Le CESE partage les préoccupations généralement exprimées quant au temps nécessaire pour évaluer les substances dans le système actuel. Pour les deux produits faisant l'objet de la proposition à l'examen, près de 11 ans se seront écoulés avant que la législation n'entre en vigueur. Cinq années se sont écoulées depuis que le CSTEE a déclaré le rapport d'évaluation des risques satisfaisant. Lorsque la législation entrera en vigueur, elle n'entraînera aucun coût – ni aucun avantage quantifiable pour la santé et l'environnement – pour aucun des acteurs concernés. En l'absence d'autres informations, il est impossible de dire s'il faut s'en réjouir (c'est-à-dire, si le marché s'est adapté sous la pression des évaluations de risques continues) ou non (le processus n'a donné que peu de résultats, à des coûts considérables pour toutes les personnes concernées) – ou de quelle manière les améliorations souhaitées doivent être apportées.

6.7

Par conséquent, le CESE estime que pour compléter d'autres propositions telles que REACH et veiller à ce que celles-ci améliorent effectivement les processus existants, il conviendrait d'évaluer sans plus tarder les raisons de cette lenteur. Cela devrait se faire parallèlement à d'autres études actuellement en cours, visant à mesurer l'impact, les coûts et les bénéfices, pour tous les acteurs concernés, de ces processus destinés à protéger la santé et l'environnement, dans le cadre d'une économie européenne de la connaissance, viable et compétitive.

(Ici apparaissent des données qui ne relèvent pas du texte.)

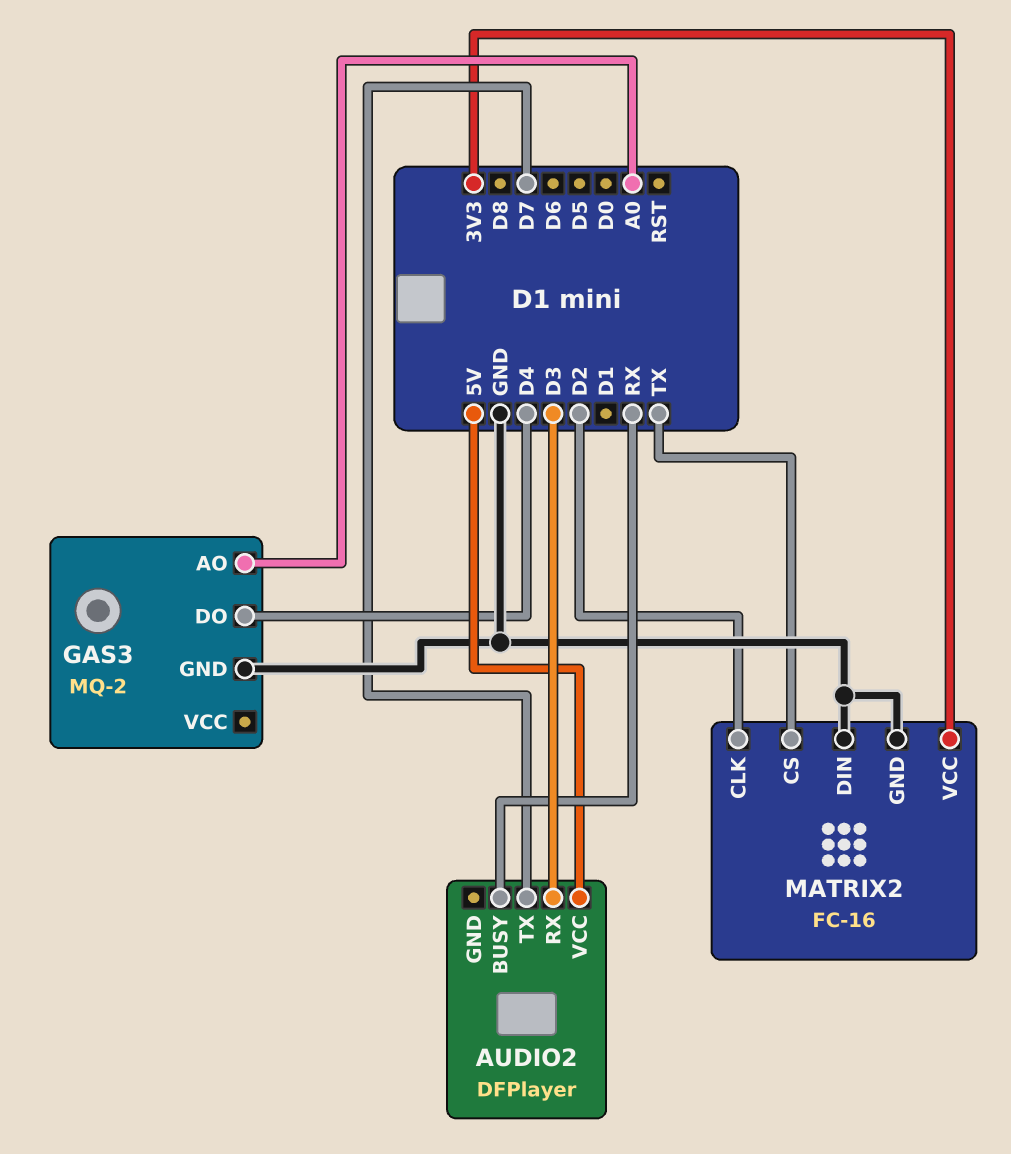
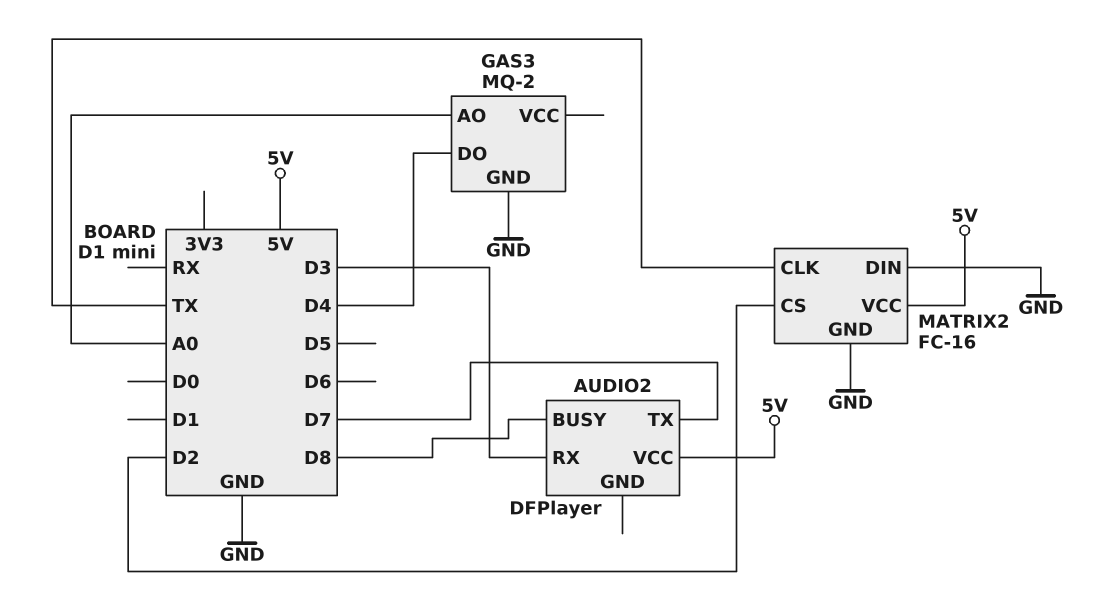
AUDIO2 pin BUSY: RX -> D8
MATRIX2 pin CLK: D2 -> TX
MATRIX2 pin CS: TX -> D2
MATRIX2 pin VCC: 3V3 -> 5V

Bruxelles, le 27 octobre 2004.

La Présidente

du Comité économique et social européen

Anne-Marie SIGMUND


(1)  JO C 146 A du 15 juin 1990.

(2)  JO L 84 du 5 avril 1993.

(3)  JO L 273 du 26 octobre 2000.

(4)  JO L 262 du 27 septembre 1976.

(5)  JO L 231 du 28 septembre 1995.

(6)  JO L 178 du 17 juillet 2003.

(7)  Données fournies par l'Aromatics Producers Association (APA), membre du Conseil européen de l'industrie chimique (CEFIC).

(8)  Site internet du Bureau européen des substances chimiques (http://ecb.jrc.it).

(9)  Données fournies par Eurochlor, membre du CEFIC.

(10)  Les avis du CSTEE sont disponibles sur le site internet de la direction générale de la santé et de la protection des consommateurs.